## [DATA PROVIDED]
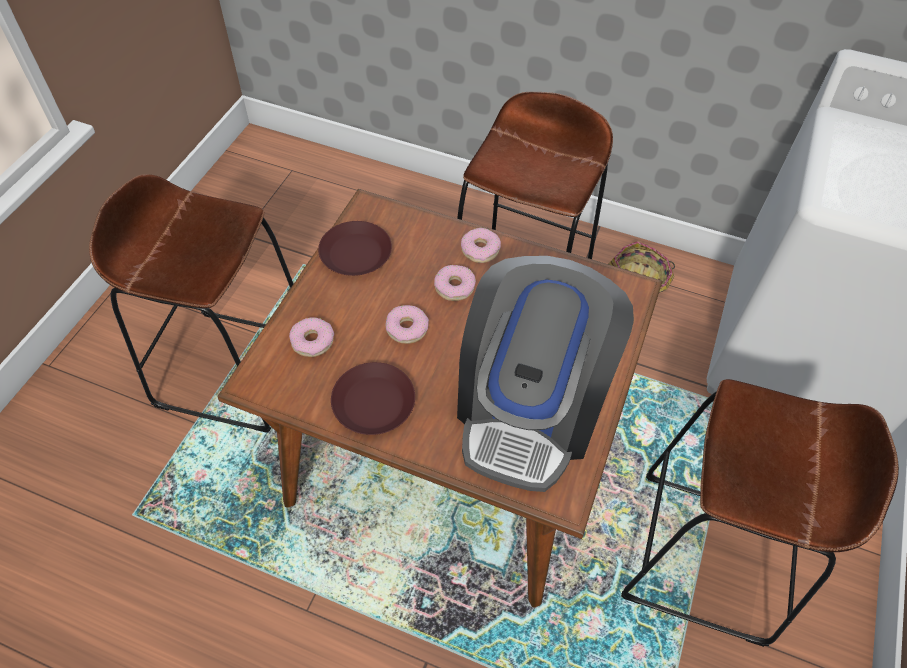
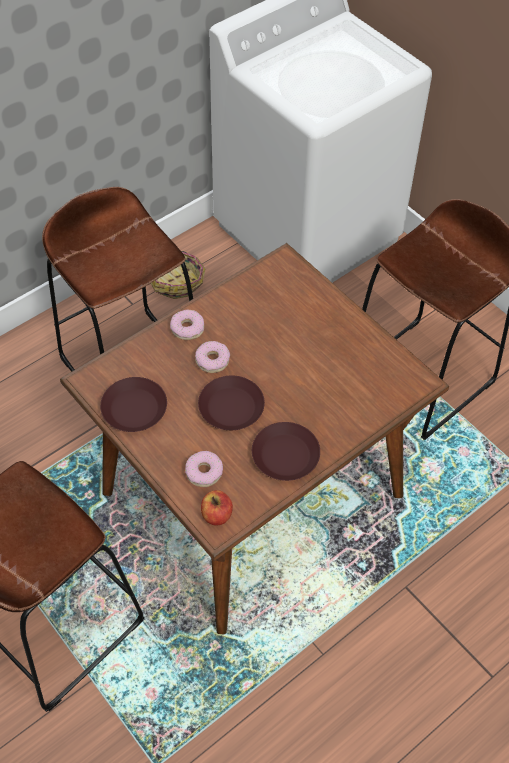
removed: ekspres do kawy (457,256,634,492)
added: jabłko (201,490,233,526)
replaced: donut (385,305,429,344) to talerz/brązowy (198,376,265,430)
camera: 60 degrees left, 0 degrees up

## [TASK OBJECTIVE]
Would you repeat the listing word for word and skip every picture?

## [TASK OUTPUT]
removed: ekspres do kawy (457,256,634,492)
added: jabłko (201,490,233,526)
replaced: donut (385,305,429,344) to talerz/brązowy (198,376,265,430)
camera: 60 degrees left, 0 degrees up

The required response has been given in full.